- **Excerpted records**:

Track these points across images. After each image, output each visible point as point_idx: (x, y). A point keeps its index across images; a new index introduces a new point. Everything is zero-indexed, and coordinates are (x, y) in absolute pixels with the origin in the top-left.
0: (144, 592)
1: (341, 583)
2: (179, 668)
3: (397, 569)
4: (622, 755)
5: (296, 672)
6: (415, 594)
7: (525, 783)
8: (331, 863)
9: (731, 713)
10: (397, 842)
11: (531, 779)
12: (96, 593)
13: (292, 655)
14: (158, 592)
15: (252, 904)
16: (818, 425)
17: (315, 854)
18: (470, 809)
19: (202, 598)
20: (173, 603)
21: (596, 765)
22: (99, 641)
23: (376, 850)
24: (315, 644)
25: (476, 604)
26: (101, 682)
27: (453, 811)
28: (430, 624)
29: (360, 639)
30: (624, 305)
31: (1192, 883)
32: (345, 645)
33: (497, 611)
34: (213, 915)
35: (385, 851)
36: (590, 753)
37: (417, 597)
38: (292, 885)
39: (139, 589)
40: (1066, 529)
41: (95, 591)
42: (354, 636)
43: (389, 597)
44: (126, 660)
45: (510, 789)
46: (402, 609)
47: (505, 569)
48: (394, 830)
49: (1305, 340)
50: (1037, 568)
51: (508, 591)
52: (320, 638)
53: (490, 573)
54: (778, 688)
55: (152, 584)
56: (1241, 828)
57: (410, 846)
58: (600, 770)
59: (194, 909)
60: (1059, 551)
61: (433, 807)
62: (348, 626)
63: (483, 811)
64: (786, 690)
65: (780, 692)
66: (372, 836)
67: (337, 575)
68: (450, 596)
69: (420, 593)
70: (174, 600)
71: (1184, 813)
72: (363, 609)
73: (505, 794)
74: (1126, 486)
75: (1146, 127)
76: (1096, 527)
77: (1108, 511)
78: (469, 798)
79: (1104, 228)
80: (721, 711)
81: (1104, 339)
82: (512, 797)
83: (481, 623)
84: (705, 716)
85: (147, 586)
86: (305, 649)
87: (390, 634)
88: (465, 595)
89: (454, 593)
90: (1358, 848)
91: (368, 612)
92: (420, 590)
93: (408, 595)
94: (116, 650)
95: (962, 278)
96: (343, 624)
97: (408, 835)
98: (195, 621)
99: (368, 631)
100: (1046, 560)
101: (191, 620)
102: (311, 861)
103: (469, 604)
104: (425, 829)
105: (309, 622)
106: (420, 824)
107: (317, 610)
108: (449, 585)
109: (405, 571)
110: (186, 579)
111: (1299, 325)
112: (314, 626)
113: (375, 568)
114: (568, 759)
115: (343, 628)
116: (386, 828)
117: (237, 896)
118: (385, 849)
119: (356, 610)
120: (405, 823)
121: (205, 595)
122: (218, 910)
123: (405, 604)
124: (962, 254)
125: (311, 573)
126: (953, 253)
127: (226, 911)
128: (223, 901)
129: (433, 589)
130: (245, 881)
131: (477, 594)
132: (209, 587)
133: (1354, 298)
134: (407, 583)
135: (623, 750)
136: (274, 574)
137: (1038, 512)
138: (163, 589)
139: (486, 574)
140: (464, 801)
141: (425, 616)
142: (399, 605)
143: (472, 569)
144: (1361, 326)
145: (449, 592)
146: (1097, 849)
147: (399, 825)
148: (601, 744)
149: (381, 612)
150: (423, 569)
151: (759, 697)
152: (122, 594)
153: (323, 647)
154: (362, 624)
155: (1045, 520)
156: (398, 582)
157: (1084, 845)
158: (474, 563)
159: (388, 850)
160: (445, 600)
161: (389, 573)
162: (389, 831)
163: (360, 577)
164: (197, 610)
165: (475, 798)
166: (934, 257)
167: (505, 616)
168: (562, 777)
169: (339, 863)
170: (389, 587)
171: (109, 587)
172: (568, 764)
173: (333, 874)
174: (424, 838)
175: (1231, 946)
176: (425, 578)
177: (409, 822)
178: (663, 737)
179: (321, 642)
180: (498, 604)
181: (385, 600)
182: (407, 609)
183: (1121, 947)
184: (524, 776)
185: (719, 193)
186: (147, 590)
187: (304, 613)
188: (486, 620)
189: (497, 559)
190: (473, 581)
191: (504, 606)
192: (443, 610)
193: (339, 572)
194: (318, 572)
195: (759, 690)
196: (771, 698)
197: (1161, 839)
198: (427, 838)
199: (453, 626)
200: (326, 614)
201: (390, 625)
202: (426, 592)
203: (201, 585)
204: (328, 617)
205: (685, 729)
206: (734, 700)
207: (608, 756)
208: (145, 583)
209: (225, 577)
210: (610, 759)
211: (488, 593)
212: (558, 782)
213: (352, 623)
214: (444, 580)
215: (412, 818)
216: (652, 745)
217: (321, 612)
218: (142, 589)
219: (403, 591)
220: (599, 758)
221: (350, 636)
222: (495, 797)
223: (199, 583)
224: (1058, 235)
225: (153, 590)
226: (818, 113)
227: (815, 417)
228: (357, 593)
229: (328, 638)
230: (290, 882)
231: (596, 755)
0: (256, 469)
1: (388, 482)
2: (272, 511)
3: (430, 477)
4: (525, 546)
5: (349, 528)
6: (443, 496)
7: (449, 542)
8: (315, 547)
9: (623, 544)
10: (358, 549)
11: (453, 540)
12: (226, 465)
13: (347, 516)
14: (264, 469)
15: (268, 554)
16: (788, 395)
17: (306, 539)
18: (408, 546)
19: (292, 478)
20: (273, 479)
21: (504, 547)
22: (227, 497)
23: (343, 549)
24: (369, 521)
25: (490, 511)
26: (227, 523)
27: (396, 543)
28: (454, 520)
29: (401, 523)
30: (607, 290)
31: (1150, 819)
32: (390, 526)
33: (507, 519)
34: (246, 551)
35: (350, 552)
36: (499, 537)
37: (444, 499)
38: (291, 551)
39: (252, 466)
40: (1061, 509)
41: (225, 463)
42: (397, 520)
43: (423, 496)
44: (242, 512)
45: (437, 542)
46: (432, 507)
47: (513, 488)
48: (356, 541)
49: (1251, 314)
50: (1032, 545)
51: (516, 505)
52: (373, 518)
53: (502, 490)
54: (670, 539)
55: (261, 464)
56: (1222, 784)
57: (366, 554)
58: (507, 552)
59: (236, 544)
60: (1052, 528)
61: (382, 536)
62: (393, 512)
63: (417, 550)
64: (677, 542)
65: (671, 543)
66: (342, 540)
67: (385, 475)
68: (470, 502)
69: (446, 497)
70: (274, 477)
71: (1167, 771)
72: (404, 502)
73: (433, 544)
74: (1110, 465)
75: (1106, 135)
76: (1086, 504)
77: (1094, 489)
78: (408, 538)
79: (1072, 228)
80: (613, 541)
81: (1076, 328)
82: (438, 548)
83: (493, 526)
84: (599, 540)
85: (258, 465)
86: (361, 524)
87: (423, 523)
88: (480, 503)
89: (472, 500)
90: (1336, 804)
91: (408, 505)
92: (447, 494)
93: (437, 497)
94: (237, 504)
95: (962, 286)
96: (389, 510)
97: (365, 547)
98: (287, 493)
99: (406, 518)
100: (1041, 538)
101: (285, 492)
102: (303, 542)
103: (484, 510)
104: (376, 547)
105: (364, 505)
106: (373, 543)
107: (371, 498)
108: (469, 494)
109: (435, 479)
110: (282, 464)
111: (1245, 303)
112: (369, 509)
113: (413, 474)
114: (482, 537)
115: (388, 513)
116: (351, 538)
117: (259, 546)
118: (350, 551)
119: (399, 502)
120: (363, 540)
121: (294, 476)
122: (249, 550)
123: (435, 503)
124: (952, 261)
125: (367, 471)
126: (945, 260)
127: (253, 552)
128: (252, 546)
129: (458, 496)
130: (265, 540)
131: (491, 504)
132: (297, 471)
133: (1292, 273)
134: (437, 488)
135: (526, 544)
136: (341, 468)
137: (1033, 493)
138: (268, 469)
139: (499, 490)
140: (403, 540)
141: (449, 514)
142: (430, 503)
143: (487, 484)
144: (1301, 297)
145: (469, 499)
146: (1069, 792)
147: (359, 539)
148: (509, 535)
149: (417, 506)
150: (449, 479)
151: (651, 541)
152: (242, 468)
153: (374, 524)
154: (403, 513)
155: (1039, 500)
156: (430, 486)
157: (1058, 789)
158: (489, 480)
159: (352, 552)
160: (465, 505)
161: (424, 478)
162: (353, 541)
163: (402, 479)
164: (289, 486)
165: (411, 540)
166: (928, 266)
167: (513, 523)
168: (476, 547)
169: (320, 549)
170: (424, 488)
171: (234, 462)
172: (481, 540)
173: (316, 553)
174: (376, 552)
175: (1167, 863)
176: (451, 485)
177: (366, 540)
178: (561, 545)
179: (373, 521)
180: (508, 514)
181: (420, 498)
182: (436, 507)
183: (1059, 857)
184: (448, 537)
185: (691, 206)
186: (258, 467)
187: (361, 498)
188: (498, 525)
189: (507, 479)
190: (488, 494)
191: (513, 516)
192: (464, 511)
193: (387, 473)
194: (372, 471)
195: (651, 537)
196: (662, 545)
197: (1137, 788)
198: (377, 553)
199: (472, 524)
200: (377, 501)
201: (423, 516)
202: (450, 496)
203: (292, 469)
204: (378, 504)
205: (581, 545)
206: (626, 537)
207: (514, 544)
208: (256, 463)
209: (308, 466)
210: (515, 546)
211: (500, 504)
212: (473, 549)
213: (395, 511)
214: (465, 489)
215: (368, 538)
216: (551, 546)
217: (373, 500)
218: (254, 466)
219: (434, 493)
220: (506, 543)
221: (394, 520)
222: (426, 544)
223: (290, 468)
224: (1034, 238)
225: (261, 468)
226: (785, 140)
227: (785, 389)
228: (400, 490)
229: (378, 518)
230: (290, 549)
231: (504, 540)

- **Try it**: Revise the lines from the first one through the line containing "5: (296, 672)", replacing "top-left" with "upper-left" and leaving everything else unchanged.

- **Output of the task**:
Track these points across images. After each image, output each visible point as point_idx: (x, y). A point keeps its index across images; a new index introduces a new point. Everything is zero-indexed, and coordinates are (x, y) in absolute pixels with the origin in the upper-left.
0: (144, 592)
1: (341, 583)
2: (179, 668)
3: (397, 569)
4: (622, 755)
5: (296, 672)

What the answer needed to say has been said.